The Securities and Exchange Commission has settled charges against a former chief financial officer whose attorney noted that he might have done a better job had he been an accountant. The settlement with former SmartForce CFO David C. Drummond — who is currently Google’s chief legal officer — came amid another announcement that the SEC would not take action against SmartForce’s new parent company, SkillSoft, regarding premerger accounting problems.
“In retrospect, Mr. Drummond acknowledges that he would have been better served in his role at SmartForce had he possessed an accounting background,” Drummond’s attorney Harvey Wolkoff said in a statement, according to Reuters. “However, it was not unusual during this period in time to find many CFOs like David who were not trained as accountants, but instead were hired for their expertise in other important corporate functions.”
Drummond holds a bachelor’s of science in history from Santa Clara University and a Juris Doctor from Stanford Law School. He was a law partner in the corporate transactions group at Silicon Valley mainstay Wilson Sonsini Goodrich and Rosati, and had served as Google’s outside counsel.
The other individuals who settled with the SEC are former SmartForce vice presidents of finance Patrick E. Murphy and John P. Hayes. In addition, the SEC filed an injunctive action against Patrick T. Chew, the onetime controller of SmartForce’s subsidiary in the United States. (SmartForce is based in Dublin.) The four agreed to pay a total of $2.3 million. The SEC charged that the former executives, the company’s former outside auditor, and its onetime audit engagement partner overstated company revenue more than six years ago.
The SEC instituted proceedings against Ernst & Young Chartered Accountants and the lead partner on the SmartForce engagement, Denis O’Hogan, for improper professional conduct related to multiple audits and periodic reviews of SmartForce’s financial statements. The firm was censured and agreed to pay $725,000, an amount equal to its audit fees. The firm, also based in Dublin and a member firm of Ernst & Young Global, agreed to make several enhancements in its audit practices of U.S. public companies in such areas as training and staffing of engagements.
Separately, SkillSoft announced on Friday that the SEC has informed the company that it will take no action against it in connection with the resolution of the regulator’s investigation into SkillSoft’s restatement of SmartForce financial statements that were issued prior to the September 2002 merger. After the merger, SkillSoft determined that SmartForce had made accounting errors with respect to its historical financial statements, corrected those errors, and cooperated with the SEC throughout the course of its investigation into those errors.
According to the commission, SmartForce overstated revenue by $113.6 million and net income by $127 million during a 3 1/2-year period ending in mid-2002. The SEC noted that the SmartForce financial statements failed to comply with generally accepted accounting principles (GAAP). Specifically, the company improperly recognized revenue from various types of transactions, including multiple-element arrangements, reciprocal transactions, and reseller agreements.
The SEC charged that Drummond failed to determine whether SmartForce was improperly booking revenue on a reseller agreement related to SmartForce products. In addition, the SEC alleged that Drummond failed to communicate information about a reciprocal transaction to the appropriate accounting personnel, and took no steps to determine whether the accounting for that transaction complied with GAAP.
Murphy and Hayes were primarily responsible for the accounting decisions at SmartForce, and for making sure that such accounting complied with GAAP. The SEC alleged that on several occasions, the duo improperly concluded that the company could recognize revenue up front on software sales, including on agreements with resellers of SmartForce’s products and multiple-element arrangements. They also allowed the company to book excess revenue on reciprocal arrangements.
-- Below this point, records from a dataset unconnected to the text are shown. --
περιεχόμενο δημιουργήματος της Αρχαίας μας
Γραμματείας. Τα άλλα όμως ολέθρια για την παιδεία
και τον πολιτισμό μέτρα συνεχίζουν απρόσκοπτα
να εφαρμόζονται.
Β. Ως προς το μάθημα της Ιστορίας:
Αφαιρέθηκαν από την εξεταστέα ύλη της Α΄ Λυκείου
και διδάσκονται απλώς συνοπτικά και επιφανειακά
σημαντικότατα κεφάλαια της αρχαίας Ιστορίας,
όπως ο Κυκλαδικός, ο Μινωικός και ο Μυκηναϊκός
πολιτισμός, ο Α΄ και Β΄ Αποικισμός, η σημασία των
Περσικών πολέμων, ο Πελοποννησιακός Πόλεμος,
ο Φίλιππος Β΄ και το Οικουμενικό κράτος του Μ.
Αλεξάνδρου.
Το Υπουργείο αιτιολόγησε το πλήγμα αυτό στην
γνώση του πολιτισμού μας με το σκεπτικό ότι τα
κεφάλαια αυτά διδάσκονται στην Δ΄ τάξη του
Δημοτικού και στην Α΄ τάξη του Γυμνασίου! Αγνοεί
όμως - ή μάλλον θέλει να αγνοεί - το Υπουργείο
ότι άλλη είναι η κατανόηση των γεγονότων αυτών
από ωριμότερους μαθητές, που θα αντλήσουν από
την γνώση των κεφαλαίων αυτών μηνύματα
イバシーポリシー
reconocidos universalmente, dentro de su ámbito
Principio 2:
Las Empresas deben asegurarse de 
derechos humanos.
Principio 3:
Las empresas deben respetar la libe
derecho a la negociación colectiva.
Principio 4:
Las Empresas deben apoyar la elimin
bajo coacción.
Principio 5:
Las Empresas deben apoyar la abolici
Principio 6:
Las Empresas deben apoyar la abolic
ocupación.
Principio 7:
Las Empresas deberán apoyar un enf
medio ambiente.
Chew, responsible for standard agreements at SmartForce US, was charged with causing SmartForce to improperly book revenue from two nonbinding reseller agreements and from a transaction for which no product was delivered to the customer.
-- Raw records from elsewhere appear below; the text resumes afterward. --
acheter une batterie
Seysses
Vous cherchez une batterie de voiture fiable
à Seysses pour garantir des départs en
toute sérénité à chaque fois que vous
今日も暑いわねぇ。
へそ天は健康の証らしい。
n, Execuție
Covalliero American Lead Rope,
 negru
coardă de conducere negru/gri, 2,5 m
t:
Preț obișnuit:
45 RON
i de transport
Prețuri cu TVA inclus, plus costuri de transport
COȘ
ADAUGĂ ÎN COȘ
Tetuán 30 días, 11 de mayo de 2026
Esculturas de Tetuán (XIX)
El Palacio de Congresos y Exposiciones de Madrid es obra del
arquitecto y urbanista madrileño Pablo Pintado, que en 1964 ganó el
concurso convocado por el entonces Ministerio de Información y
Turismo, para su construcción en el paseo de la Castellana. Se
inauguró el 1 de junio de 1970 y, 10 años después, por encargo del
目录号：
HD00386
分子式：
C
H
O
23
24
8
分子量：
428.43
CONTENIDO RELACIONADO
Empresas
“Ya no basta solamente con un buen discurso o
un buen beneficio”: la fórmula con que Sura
Drummond agreed to pay $700,000, including a $125,000 civil penalty and $573,979 in total disgorgement and prejudgment interest. Meanwhile, Murphy agreed to pay a total of about $668,000, and Hayes $937,000. Chew must pay $85,885 in disgorgement and prejudgment interest, and a civil penalty of $25,000.
The SEC administrative order bars Murphy and Hayes from practicing before the commission as accountants, with the right to apply for reinstatement after two years. The order also requires that Drummond, Murphy, and Hayes cease and desist from committing or causing any violations or future violations of exchange rules. Drummond, Murphy, and Hayes neither admitted nor denied the findings in the SEC order. Chew consented to entry of the judgment without admitting or denying the allegations of the SEC complaint.
Google’s chief executive Eric Schmidt noted in a statement: “We are pleased that David [Drummond] and the SEC have reached a settlement that brings closure to matters which occurred more than six years ago. David has been an important part of Google’s growth and success and we look forward to his continued contributions.”
The SEC sanctions against O’Hogan include a two-year suspension from practicing before the commission. O’Hogan and Ernst & Young Chartered Accountants settled their actions, neither admitting nor denying the commission’s findings.